◆ **Extracted material**:
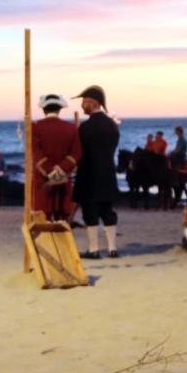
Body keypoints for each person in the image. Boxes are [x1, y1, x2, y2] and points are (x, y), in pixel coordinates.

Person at [72, 85, 120, 259]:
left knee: (90, 213)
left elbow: (78, 152)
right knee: (108, 211)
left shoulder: (85, 128)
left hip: (89, 174)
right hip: (108, 172)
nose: (82, 106)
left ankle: (94, 250)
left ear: (92, 103)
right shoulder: (112, 126)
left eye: (84, 102)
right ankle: (112, 248)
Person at [31, 94, 82, 222]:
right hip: (63, 177)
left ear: (43, 109)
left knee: (42, 216)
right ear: (59, 109)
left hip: (43, 178)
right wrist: (61, 168)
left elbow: (36, 152)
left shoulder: (35, 127)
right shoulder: (71, 128)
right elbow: (77, 152)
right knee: (61, 216)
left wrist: (49, 170)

◆ **Aim of the exercise**: Which lines above contain the word "knee"? Show each of them.

◆ **Problem solution**:
left knee: (90, 213)
right knee: (108, 211)
left knee: (42, 216)
right knee: (61, 216)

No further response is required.